Shahid Malik, the son of Burnley's deputy mayor and a member of labour's National Executive, is calling for a direct intervention from Downing Street to secure the release of Anwar, who has been held prisoner by the Northern Alliance in Afghanistan for over two years.

He is believed to have been caught whilst fighting the Northern Alliance but has not committed any offences against the west.

Mr Malik said today: "I firmly believe that a direct intervention from the Government would secure his release.

"We routinely see drug runners convicted in the Far East being released after an intervention by the Government."

Mr Malik revealed last week that Anwar's family had received a letter from the Foreign Office quoting the third Geneva Convention on Human Rights as the reason they were not intervening in his release.

He said the letter said that under the convention, Anwar is a prisoner under civil war and not international law and they are powerless to intervene.

Mr Malik said: "The letter said that it expected the Northern Alliance in Afghanistan to abide by the Geneva Convention.

"This is the same regime that we saw on the television this week shooting and dancing round the bodies of Taliban fighters in Kabul.

"This is the same regime that killed 50,000 people in Kabul in the mid-1990s and has been known to kill prisoners of war.

"It is nonsense for the Government to believe that the Northern Alliance will abide by the Geneva Convention.

Mr Malik stressed the fact that nobody knows the full facts of how Anwar came to be captured in Afghanistan.
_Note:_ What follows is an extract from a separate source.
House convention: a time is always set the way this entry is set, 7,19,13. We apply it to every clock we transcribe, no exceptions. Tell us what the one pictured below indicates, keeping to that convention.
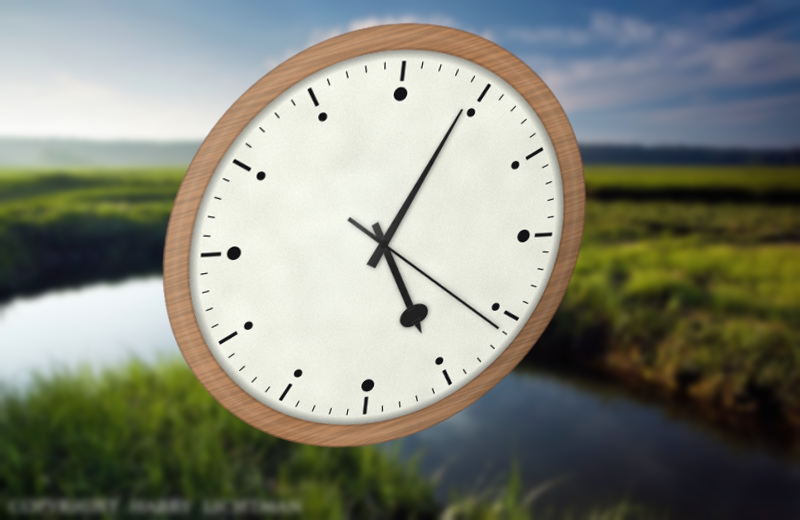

What is clear is that Anwar was sent to Pakistan by his family to 'kick' a heroin habit and enrol in a school in Lahore. Anwar, whose parents live in Colne Road and whose brother Azmal lives in Colne Road, never arrived at the school and crossed the border into Afghanistan after only a week at his uncle Pakistan.

The new relationship forged between the west and the Northern Alliance is, according to Mr Malik a "window of opportunity"

"It is an opportunity for them to show that they are more compassionate than we have witnessed in the past.

"There is no excuse for the Government not to be doing more than they are currently."

It is not the first time that the Government has been accused of double standards over Anwar's case. His brother Ajmal, who still lives in Burnley, said that after the release of the British journalist Yvonne Ridley, the Foreign Office should have capitalised and pressed for Anwar's release.

Burnley MP Peter Pike said: "This is a far from straightforward case. I have raised the matter with Foreign Secretary Jack Straw and received a reply from one of his junior ministers. I have passed this on to the family.

"If they are unhappy and wish to come back to me I will look into the points that they raise and take the matter up with Mr Straw and the Foreign Office again."

Blackburn MP Mr Straw said: "If more representations are made to me by Peter Pike I will deal with them in the usual way. This is a very difficult case.

"We have got to be hard headed about these things. People who go to work with or fight for the Taliban make life very difficult for themselves."